There was more bad news on the US economy Wednesday. The payroll giant Automatic Data Processing (ADP) reported that only 13,000 new private-sector jobs had been created in June. Economists had expected ADP to report a jobs gain of 60,000 for the month.

All of these figures point to the unsustainability of the so-called “recovery.” The dismal US jobs and consumer confidence data, combined with recent declines in home sales, scotch any prospect for a serious revival of consumer spending, which accounts for 70 percent of the US economy. The continuing crisis of the European banks increases the prospect for a renewed credit crunch and further slowing of the European economy. And the signs of a pullback in Chinese growth undermine hopes of a Chinese-led economic revival.

The G20 summit that ended Sunday only heightened fears on the financial markets. The turn to fiscal austerity signaled by the summit, with Europe leading the way, presages a further rise in unemployment and contraction in consumer spending, which can only choke off export markets and general economic activity.

At the same time, the summit underscored the lack of any international agreement on a coordinated strategy to deal with the economic crisis. The US and Germany, in particular, are at loggerheads on the timing of austerity measures.

The Obama administration is refusing to take measures to create jobs or provide serious relief for the 15 million unemployed, and is paring back its already inadequate stimulus program even as states and cities across the country teeter on the brink of bankruptcy and impose savage cuts in jobs and services. At the same time, it is urging Germany and Europe as a whole to adopt a slower pace in imposing social cuts for fear of a return to negative economic growth and global deflation.

While the banks and financial markets demand ruthless measures to make the working class pay for the crisis, they are also concerned over the prospect of growing social unrest. Another one-day general strike in Greece and a strike by transit workers that shut down the Madrid subway on Tuesday fueled the nervousness on the markets.

A growing number of economists are warning of the likelihood of a “double dip” recession. The Los Angeles Times on Wednesday quoted Mark Zandi, chief economist of Moody’s Analytics, as saying, “There’s an uncomfortably high probability that we slip back into recession. If we slip back, there’s not policy response. We won’t have the resources to respond.”

Economist Paul Krugman published a column in Monday’s New York Times headlined “The Third Depression,” in which he excoriated governments for turning to hard money, austerity policies. “We are now, I fear, in the early stages of a third depression,” he wrote. “And this third depression,” he continued, “will be primarily a failure of policy. Around the world—most recently at last weekend’s deeply discouraging G20 meeting—governments are obsessing about inflation when the real threat is deflation, preaching the need for belt-tightening when the real problem is inadequate spending.”

Krugman went on to cite the experience of the 1930s, when Roosevelt, believing the depression to be largely over, turned in 1936 to fiscal austerity, resulting in a renewed slump in 1937 and 1938.
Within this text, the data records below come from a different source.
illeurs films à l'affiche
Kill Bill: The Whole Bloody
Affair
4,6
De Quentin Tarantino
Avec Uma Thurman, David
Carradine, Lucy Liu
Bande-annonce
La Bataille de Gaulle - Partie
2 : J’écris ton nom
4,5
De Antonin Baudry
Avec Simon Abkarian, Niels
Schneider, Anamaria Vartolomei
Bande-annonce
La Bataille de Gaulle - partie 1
What Krugman, as a bourgeois economist, does not seriously consider are the manifold contradictions in world capitalism that make a policy of easy money and Keynesian stimulus no more viable than a policy of austerity. For one thing, much of the world banking system is insolvent, a crisis that cannot simply be papered over by printing more money.

There is an objective necessity for the financial elites to dismantle what remains of past social reforms and intensify the exploitation of the working class, just as there is an objective necessity for the working class to consciously respond by adopting a revolutionary strategy to fight for workers’ power and socialism.